##### Extracted information

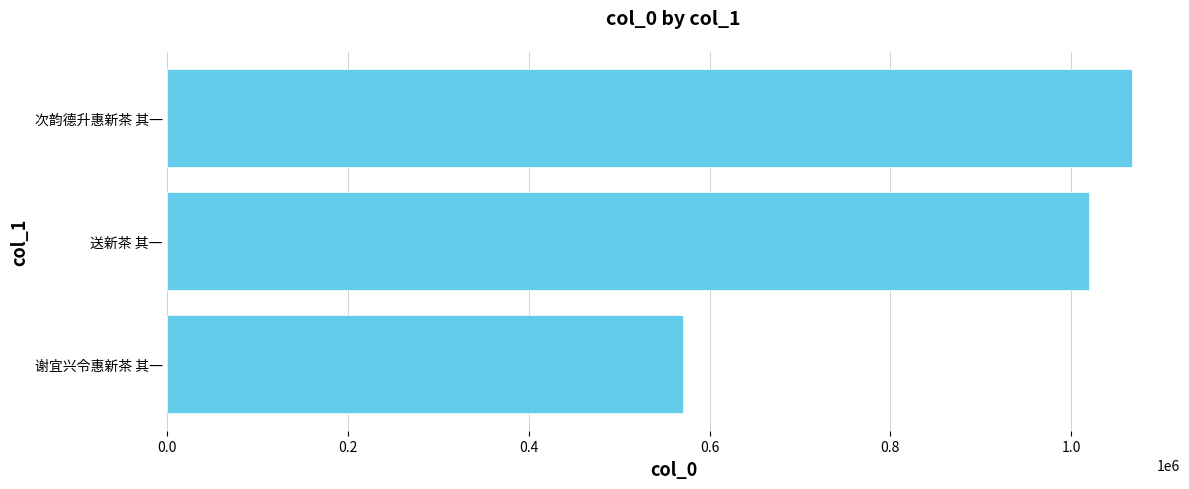

What is the change in value from 谢宜兴令惠新茶 其一 to 送新茶 其一?

+448412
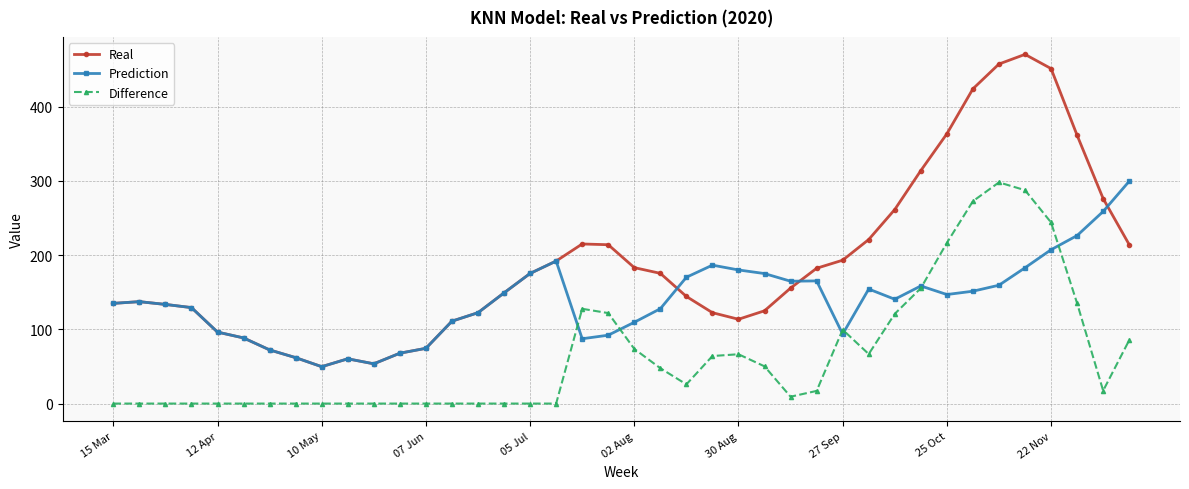

What is the average value of the Difference series?

65.1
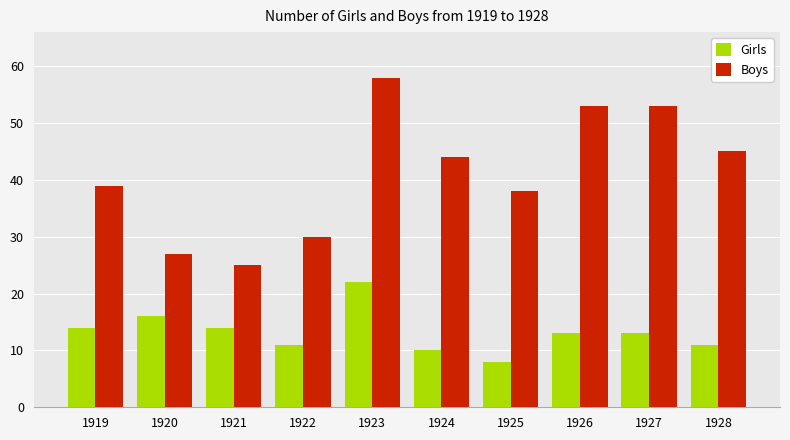

What is the difference between the Boys values at 1927 and 1920?

26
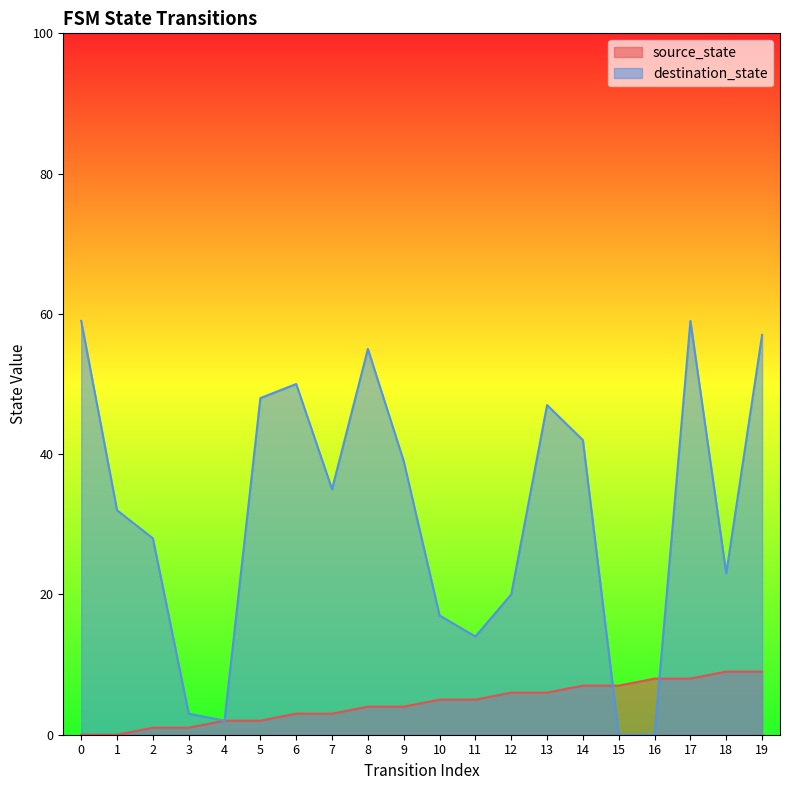

What is the difference between the highest and lowest values at 11?

9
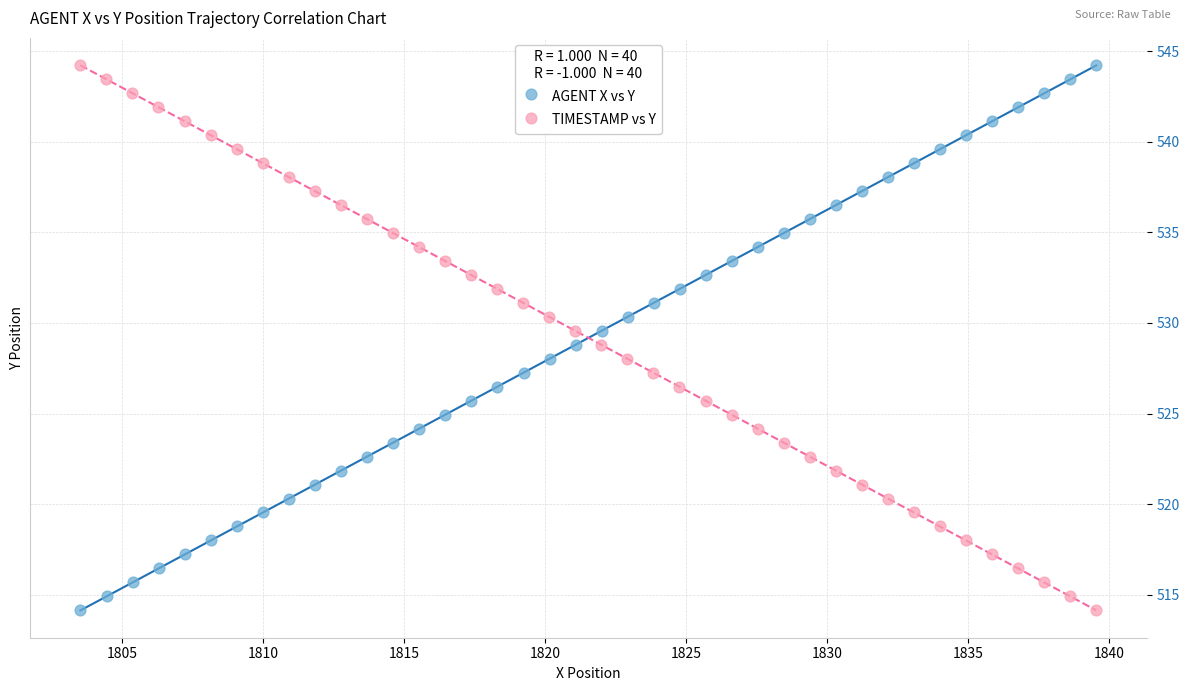

What are all the series names shown in the legend?

AGENT X vs Y, TIMESTAMP vs Y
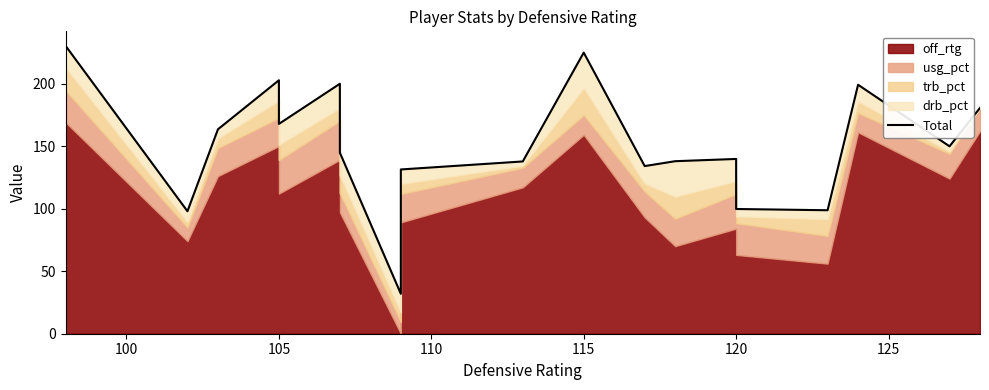

What is the difference between the maximum and minimum values?

198.3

##########

**Work task**: Turn the items above into a numbered list with no blank lines, and leave the pictures out.

**Output below**:
1. What is the change in value from 谢宜兴令惠新茶 其一 to 送新茶 其一?
2. +448412
3. What is the average value of the Difference series?
4. 65.1
5. What is the difference between the Boys values at 1927 and 1920?
6. 26
7. What is the difference between the highest and lowest values at 11?
8. 9
9. What are all the series names shown in the legend?
10. AGENT X vs Y, TIMESTAMP vs Y
11. What is the difference between the maximum and minimum values?
12. 198.3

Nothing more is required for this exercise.